2 Comments
User's avatar
The CMO Brief's avatar

This resonates deeply, Gaurav. Leadership isn’t just about doing the work well, it’s about letting others grow, being clear about expectations, giving timely feedback, and understanding that each team member has unique motivations. The hardest lessons often teach us that influence comes from awareness and presence, not just skill or authority.

Michael Barrett's avatar

I really enjoyed this post. It reminded me of a number of things in my own experience.

The first being a series of corporate training videos that Peter Director did in conjunction with his textbook that my professor had us watch throughout “the Principles of Organization and Management Course”.

The videos are usually about 15-20 minutes long always a single topic about management.
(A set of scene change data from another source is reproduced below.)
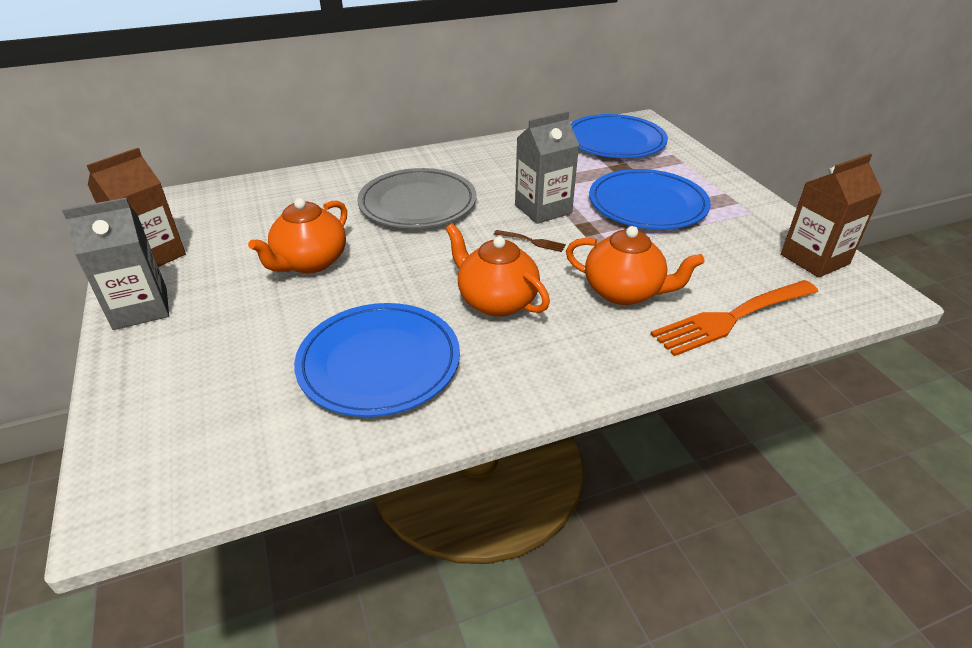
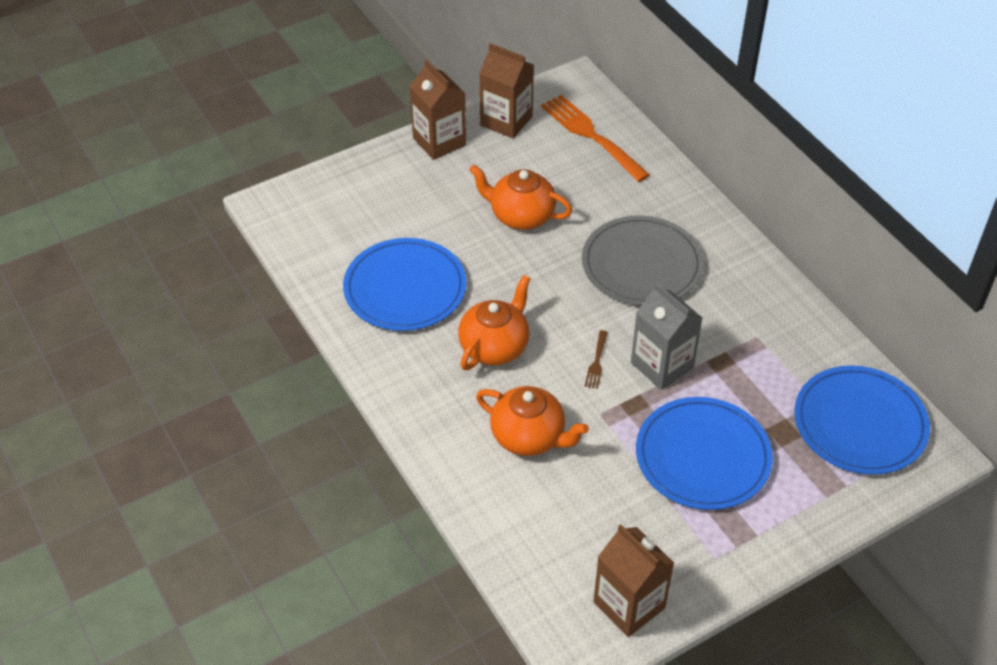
camera: 80 degrees right, 10 degrees up
grey carton [62,198,169,330] -> brown carton [410,60,466,160]
orange teapot [566,226,705,305] -> orange teapot turned 75 degrees counterclockwise [476,386,589,456]
orange fork [651,280,819,356] -> orange fork moved to [541,95,650,182]

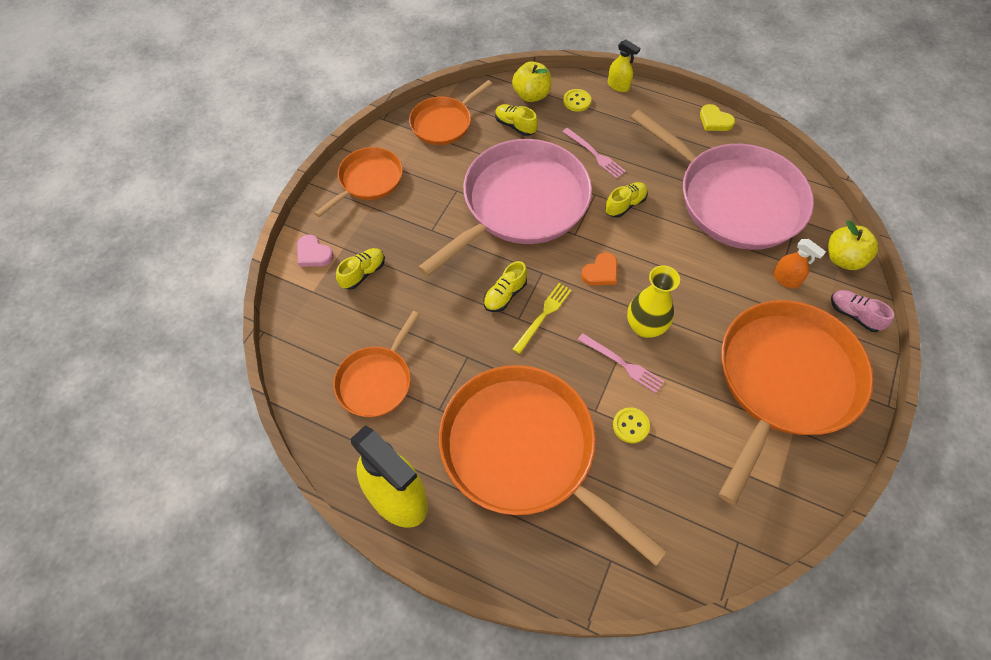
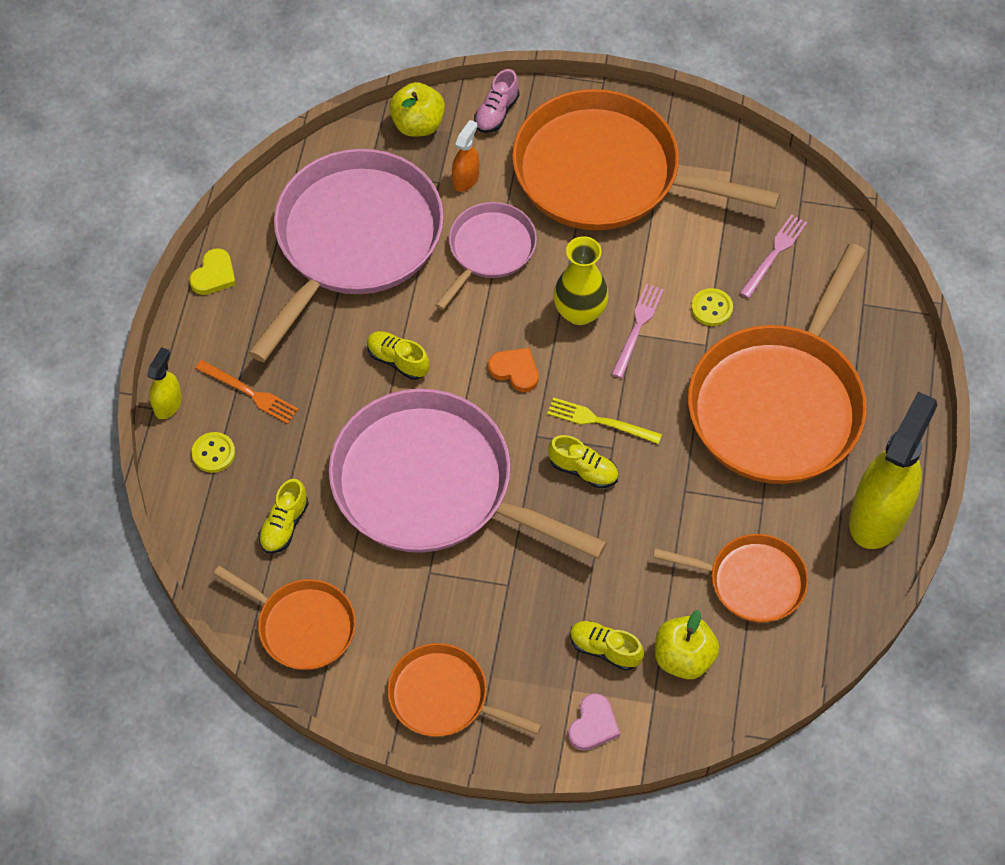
camera: 105 degrees left, 0 degrees up
yellow apple [512,61,551,102] -> yellow apple moved to [655,610,719,679]
pink fork [562,128,626,179] -> pink fork moved to [740,214,807,298]
none -> orange fork [195,360,299,424]
none -> pink pan [435,202,537,310]

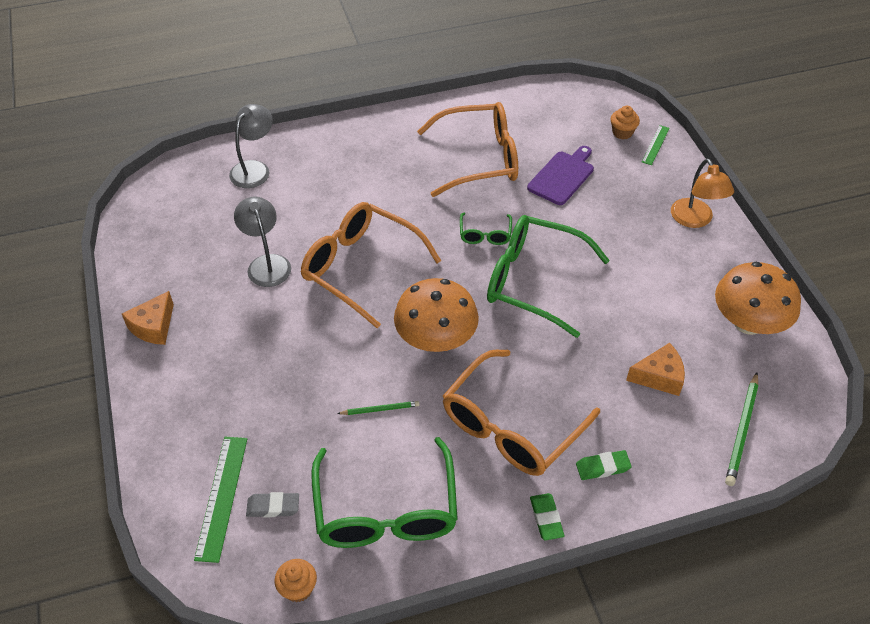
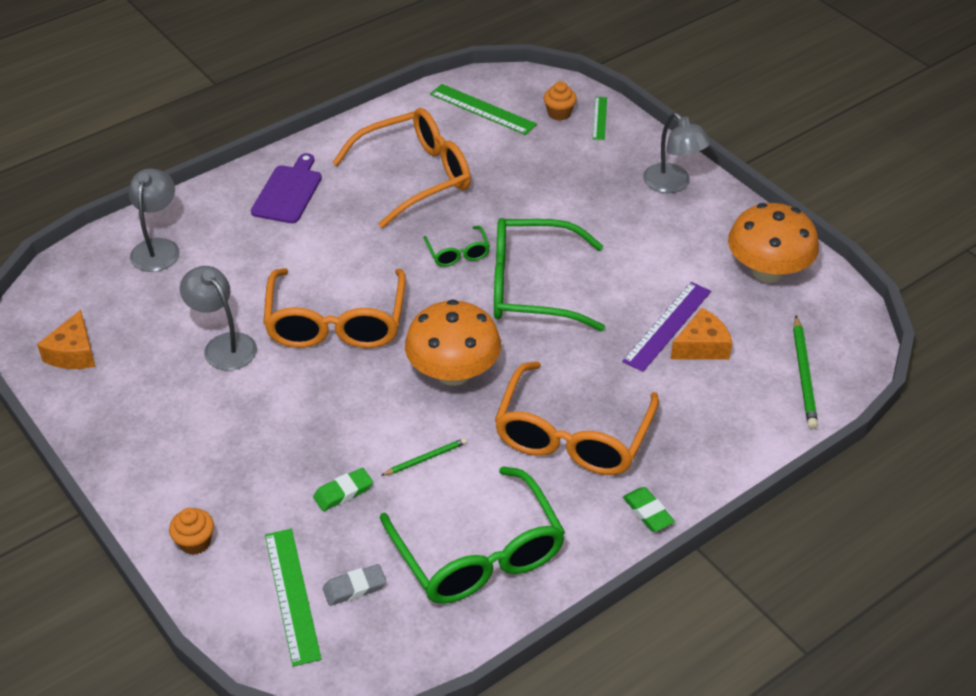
camera: 20 degrees left, 5 degrees down
orange cheese [122,291,174,345] -> orange cheese moved to [37,310,96,369]
orange cupcake [274,559,317,602] -> orange cupcake moved to [169,508,214,555]
orange glasses [301,202,441,328] -> orange glasses turned 105 degrees counterclockwise [263,268,406,348]
purple cutting board [527,146,594,205] -> purple cutting board moved to [251,153,322,223]
green eraser [576,450,632,480] -> green eraser moved to [313,468,373,511]
orange lamp [671,159,734,228] -> grey lamp [643,113,711,193]
none -> green ruler [430,84,537,135]
none -> purple ruler [622,282,711,372]

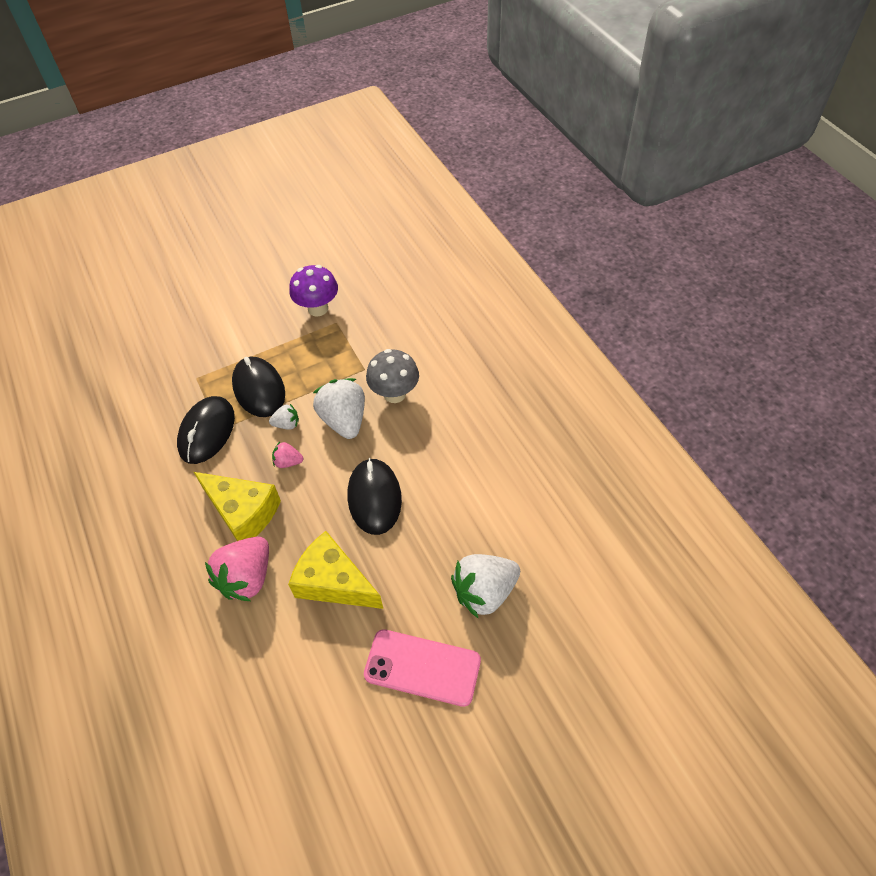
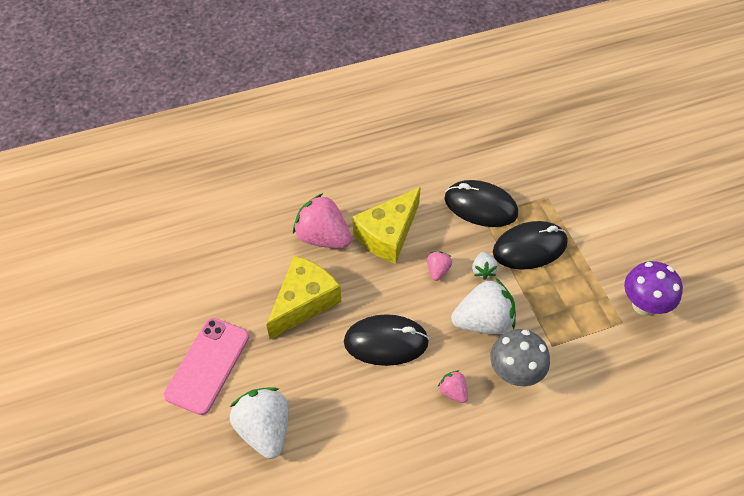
camera: 95 degrees right, 0 degrees up
none -> pink strawberry [438,370,468,403]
Drucker was a brilliant communicator. And I think your post accentuates that in many ways because in order to be a good communicator, you have to really know what you’re talking about first of all. Secondly, you have to have clarity about that knowledge in order to communicate it well.

So it kind of interacts completely with what you wrote and it reminds me of so many mistakes I’ve made in the past as a manager.

It was never on a corporate level. It was mostly on a small business level, brick and mortar, in entities I owned.

However, my very first management job I kind of got by accident. I ended up managing warehouse and logistics for the initial Perrier marketing launch in San Francisco with no prior management experience.

At the time I was enrolled in my last year of management school at a private university in San Francisco.

I went into it figuring this is easy we can handle this, it’s just boxes and trucks.

The mechanical side was easy, but I found out very soon, people are not mechanical.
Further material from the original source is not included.